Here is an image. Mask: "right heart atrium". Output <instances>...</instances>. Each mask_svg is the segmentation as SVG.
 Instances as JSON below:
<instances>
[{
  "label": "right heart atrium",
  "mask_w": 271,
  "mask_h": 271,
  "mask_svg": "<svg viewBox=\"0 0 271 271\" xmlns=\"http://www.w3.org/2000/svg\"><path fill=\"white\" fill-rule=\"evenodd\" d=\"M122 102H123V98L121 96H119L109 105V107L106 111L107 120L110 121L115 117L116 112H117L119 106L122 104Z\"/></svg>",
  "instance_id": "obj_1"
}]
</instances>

* [WORK TO BE COMPLETED]
Copy the entries above word for word, keeping every line exactly as it appears.

* [TASK ANSWER]
Here is an image. Mask: "right heart atrium". Output <instances>...</instances>. Each mask_svg is the segmentation as SVG.
 Instances as JSON below:
<instances>
[{
  "label": "right heart atrium",
  "mask_w": 271,
  "mask_h": 271,
  "mask_svg": "<svg viewBox=\"0 0 271 271\" xmlns=\"http://www.w3.org/2000/svg\"><path fill=\"white\" fill-rule=\"evenodd\" d=\"M122 102H123V98L121 96H119L109 105V107L106 111L107 120L110 121L115 117L116 112H117L119 106L122 104Z\"/></svg>",
  "instance_id": "obj_1"
}]
</instances>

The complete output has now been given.